Task details
Lines from the one containing "prompted by the virus." through the final line of the records are the only ones to copy, and each must match exactly.

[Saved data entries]
★ ★ ★
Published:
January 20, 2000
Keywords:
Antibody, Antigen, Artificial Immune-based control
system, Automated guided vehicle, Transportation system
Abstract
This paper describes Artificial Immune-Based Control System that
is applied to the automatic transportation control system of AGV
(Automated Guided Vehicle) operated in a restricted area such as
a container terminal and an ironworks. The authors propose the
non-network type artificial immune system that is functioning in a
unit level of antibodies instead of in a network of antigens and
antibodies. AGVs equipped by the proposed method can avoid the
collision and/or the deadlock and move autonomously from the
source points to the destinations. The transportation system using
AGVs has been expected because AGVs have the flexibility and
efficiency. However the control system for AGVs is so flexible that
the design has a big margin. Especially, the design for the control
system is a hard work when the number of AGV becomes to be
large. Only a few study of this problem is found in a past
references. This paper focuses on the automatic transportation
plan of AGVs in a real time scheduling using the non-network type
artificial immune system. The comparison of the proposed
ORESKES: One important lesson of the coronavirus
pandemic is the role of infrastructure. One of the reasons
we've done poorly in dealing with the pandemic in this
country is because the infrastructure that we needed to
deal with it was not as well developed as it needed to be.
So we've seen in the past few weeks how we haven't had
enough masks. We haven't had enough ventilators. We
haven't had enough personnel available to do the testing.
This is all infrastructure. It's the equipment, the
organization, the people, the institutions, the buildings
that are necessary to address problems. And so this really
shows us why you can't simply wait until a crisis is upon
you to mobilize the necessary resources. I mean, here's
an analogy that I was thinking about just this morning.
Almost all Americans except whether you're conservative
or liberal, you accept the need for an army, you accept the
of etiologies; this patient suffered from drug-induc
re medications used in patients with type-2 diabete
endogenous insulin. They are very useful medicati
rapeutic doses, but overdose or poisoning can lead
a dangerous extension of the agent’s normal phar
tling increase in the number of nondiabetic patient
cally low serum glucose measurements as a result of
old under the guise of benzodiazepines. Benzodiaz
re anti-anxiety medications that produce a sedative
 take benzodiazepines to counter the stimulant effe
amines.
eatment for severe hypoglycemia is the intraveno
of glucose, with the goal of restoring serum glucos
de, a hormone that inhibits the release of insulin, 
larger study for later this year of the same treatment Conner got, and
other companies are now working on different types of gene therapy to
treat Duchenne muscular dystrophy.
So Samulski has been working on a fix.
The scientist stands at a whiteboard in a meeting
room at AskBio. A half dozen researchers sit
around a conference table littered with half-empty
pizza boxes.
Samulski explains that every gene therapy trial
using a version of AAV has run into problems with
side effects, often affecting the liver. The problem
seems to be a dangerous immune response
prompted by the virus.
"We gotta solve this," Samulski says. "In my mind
★ ★ ★
Answer box
prompted by the virus.
"We gotta solve this," Samulski says. "In my mind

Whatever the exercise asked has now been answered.